WHAT YOU NEED TO DO »
In this exercise, print only the lines of the records below from the one with "я в области" through the one with "August 7, 2026", inclusive. Pictures are not part of the copy.

□ □ □

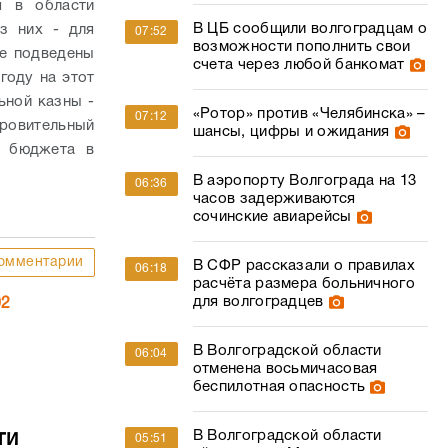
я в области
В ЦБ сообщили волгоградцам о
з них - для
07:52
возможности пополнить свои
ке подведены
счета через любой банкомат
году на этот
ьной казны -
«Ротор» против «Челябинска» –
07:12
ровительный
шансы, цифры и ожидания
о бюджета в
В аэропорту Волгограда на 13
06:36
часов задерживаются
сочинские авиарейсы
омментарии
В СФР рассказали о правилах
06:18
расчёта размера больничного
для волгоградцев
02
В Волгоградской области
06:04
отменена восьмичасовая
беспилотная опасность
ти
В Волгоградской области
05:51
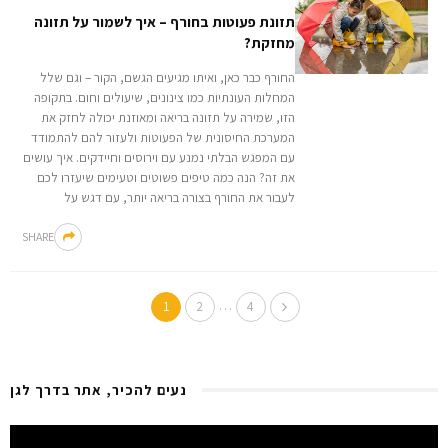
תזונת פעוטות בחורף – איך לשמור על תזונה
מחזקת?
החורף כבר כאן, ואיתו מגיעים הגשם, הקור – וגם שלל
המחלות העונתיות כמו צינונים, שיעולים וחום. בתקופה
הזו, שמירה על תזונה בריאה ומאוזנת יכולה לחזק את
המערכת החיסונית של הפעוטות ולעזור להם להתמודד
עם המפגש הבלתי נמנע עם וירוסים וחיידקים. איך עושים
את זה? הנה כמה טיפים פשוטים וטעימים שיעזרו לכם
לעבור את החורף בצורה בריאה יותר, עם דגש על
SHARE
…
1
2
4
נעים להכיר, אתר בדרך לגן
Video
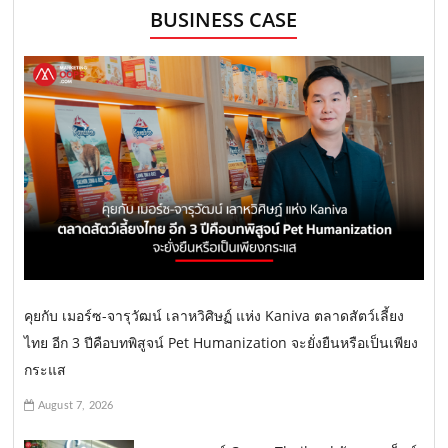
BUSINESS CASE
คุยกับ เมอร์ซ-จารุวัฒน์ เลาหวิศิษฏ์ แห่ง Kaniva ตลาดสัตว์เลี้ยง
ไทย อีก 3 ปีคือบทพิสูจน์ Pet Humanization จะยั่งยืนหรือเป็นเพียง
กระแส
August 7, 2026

□ □ □

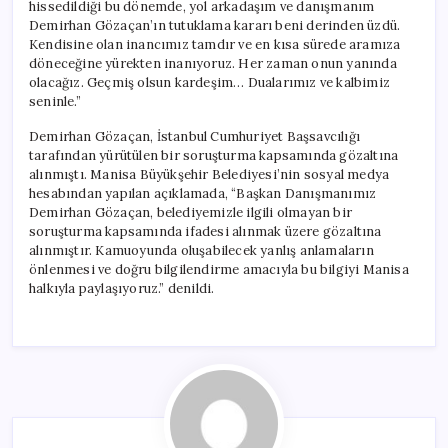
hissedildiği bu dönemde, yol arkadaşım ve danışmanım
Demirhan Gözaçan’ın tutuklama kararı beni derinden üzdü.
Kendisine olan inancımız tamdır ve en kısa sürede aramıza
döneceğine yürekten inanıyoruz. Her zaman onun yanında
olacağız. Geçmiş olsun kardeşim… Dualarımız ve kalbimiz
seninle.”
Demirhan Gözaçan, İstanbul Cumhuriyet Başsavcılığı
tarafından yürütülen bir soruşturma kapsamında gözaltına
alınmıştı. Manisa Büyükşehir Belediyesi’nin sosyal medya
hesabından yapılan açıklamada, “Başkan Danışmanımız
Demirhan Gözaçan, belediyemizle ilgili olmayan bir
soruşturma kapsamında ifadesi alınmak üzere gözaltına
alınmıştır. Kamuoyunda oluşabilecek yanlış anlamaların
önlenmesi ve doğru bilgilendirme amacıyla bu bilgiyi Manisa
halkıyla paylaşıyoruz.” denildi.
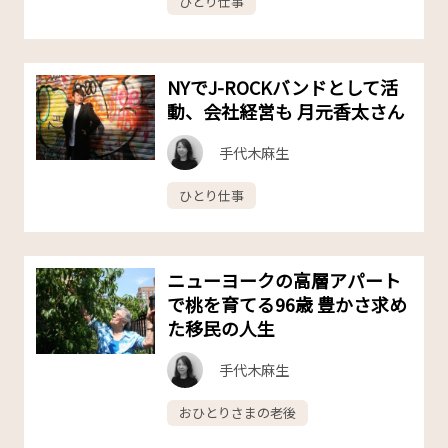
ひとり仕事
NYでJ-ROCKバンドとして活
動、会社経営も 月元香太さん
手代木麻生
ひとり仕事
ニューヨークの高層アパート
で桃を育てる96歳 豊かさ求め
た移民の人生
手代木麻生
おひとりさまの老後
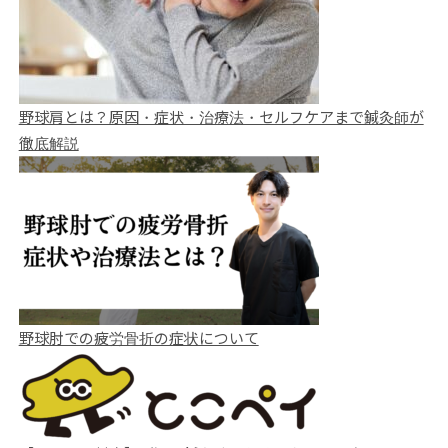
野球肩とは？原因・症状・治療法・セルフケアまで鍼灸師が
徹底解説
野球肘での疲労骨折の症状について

□ □ □

YOUR RESPONSE »
я в области
В ЦБ сообщили волгоградцам о
з них - для
07:52
возможности пополнить свои
ке подведены
счета через любой банкомат
году на этот
ьной казны -
«Ротор» против «Челябинска» –
07:12
ровительный
шансы, цифры и ожидания
о бюджета в
В аэропорту Волгограда на 13
06:36
часов задерживаются
сочинские авиарейсы
омментарии
В СФР рассказали о правилах
06:18
расчёта размера больничного
для волгоградцев
02
В Волгоградской области
06:04
отменена восьмичасовая
беспилотная опасность
ти
В Волгоградской области
05:51
תזונת פעוטות בחורף – איך לשמור על תזונה
מחזקת?
החורף כבר כאן, ואיתו מגיעים הגשם, הקור – וגם שלל
המחלות העונתיות כמו צינונים, שיעולים וחום. בתקופה
הזו, שמירה על תזונה בריאה ומאוזנת יכולה לחזק את
המערכת החיסונית של הפעוטות ולעזור להם להתמודד
עם המפגש הבלתי נמנע עם וירוסים וחיידקים. איך עושים
את זה? הנה כמה טיפים פשוטים וטעימים שיעזרו לכם
לעבור את החורף בצורה בריאה יותר, עם דגש על
SHARE
…
1
2
4
נעים להכיר, אתר בדרך לגן
Video
BUSINESS CASE
คุยกับ เมอร์ซ-จารุวัฒน์ เลาหวิศิษฏ์ แห่ง Kaniva ตลาดสัตว์เลี้ยง
ไทย อีก 3 ปีคือบทพิสูจน์ Pet Humanization จะยั่งยืนหรือเป็นเพียง
กระแส
August 7, 2026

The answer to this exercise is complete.